Görev talimatları:
a) Mersin'deki göç üzerine metne göre şu soruları yanıtlayın ve her yanıtı aynı işaretle alt alta verin:
(i) Terör nedeniyle Mersin'e göç hangi bölgelerden gelmiştir?
(ii) Mersin'de kaç Suriyeli ile birlikte yaşanmaktadır?
(iii) Metnin başındaki söze göre uluslararası alanda test edilmemiş askeri güç nedir?
b) Mersin'deki göç üzerine metinden "Eğer Mersin gibi" ifadesinden "birlikte yaşıyoruz, Mersin’de." ifadesine kadar uzanan kısmı aynen çıkarın.
c) Mersin'deki göç üzerine metni kaldığı yerden sürdürün.

Metin bloğu:

* * * * *

“ Uluslar arası alanda test edilmemiş askeri güç; güç değildir ”
Eğer Mersin gibi yoğun göç almış bir şehirde yaşıyorsanız, terörün ekonomiye etkilerini daha iyi gözlemlersiniz. Önce terör nedeniyle doğu ve güneydoğudan göç alan Mersin, daha onların şehre entegrasyonunu tam gerçekleştiremeden, bu sefer de iç savaştan kaçan Suriyeli sığınmacılar ile baş etmek durumunda. Ağırlıkla şehir merkezinde olmak üzere 400 bin Suriyeli ile birlikte yaşıyoruz, Mersin’de.

* * * * *

Veri kümesi:
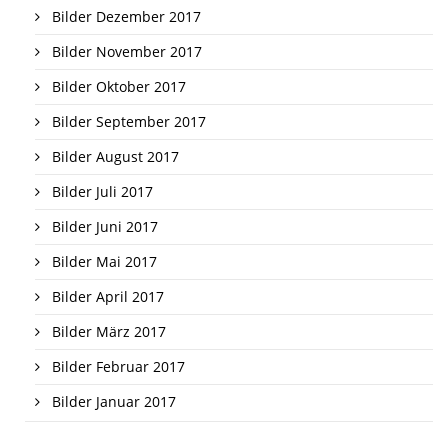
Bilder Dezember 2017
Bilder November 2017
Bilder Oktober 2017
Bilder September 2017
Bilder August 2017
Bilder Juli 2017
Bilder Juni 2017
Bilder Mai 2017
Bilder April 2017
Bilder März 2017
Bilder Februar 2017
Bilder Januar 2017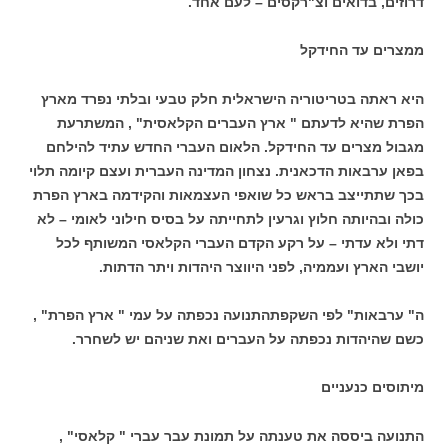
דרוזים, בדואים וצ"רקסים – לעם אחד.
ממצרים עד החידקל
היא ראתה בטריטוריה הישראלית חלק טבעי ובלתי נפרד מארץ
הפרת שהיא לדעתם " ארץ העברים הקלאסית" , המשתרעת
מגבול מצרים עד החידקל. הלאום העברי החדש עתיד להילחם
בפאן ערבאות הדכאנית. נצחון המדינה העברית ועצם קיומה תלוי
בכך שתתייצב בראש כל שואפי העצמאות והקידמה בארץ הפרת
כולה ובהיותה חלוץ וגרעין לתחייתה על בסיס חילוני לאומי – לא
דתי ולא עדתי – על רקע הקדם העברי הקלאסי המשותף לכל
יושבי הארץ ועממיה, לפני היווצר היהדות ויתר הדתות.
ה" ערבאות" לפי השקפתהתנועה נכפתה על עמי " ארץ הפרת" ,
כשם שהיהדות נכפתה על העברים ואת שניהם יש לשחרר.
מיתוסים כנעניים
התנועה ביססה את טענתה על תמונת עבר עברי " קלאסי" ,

* * * * *

Görev yanıtları:
a)
(i) Doğu ve güneydoğudan.
(ii) 400 bin.
(iii) Güç değildir.

b)
Eğer Mersin gibi yoğun göç almış bir şehirde yaşıyorsanız, terörün ekonomiye etkilerini daha iyi gözlemlersiniz. Önce terör nedeniyle doğu ve güneydoğudan göç alan Mersin, daha onların şehre entegrasyonunu tam gerçekleştiremeden, bu sefer de iç savaştan kaçan Suriyeli sığınmacılar ile baş etmek durumunda. Ağırlıkla şehir merkezinde olmak üzere 400 bin Suriyeli ile birlikte yaşıyoruz, Mersin’de.

c)
Eğitimli insan göçü ya da nitelikli göç diyelim biz buna, gittiği yere olumlu katkılar sunar. Batılı ülkeler, sığınmacı kabul ederken onların eğitim durumlarına özellikle dikkat ederler. Ancak mesleksiz ve ekonomik olarak zayıf durumda olanların gittikleri ülkeler, birçok sosyal sıkıntılarla boğuşmak zorunda kalır. Mersin örneğinde bu yüksek işsizliği, güvenlik sorununu ve plansız şehirleşmeyi beraberinde getirmiştir.
Ülkemiz bugüne değin, son 35- 40 yıllık mücadelesinde 60 bin insanını teröre kurban vermiştir. Yine bazı uzmanların hesaplamalarına göre geçen zaman diliminde 1.1 trilyon dolar heba edilmiştir. Bir başka hesaplamaya göre de Türkiye, terör maliyetlerine katlanmamış olsaydı, şimdiki kişi başına düşen ortalama 10 bin dolar mili geliri, 26 bin dolar seviyesine ulaşacaktı. Nereden bakarsanız bakın! Bugünkü Türkiye’den daha zengin bir ortamda yaşıyor olacaktık.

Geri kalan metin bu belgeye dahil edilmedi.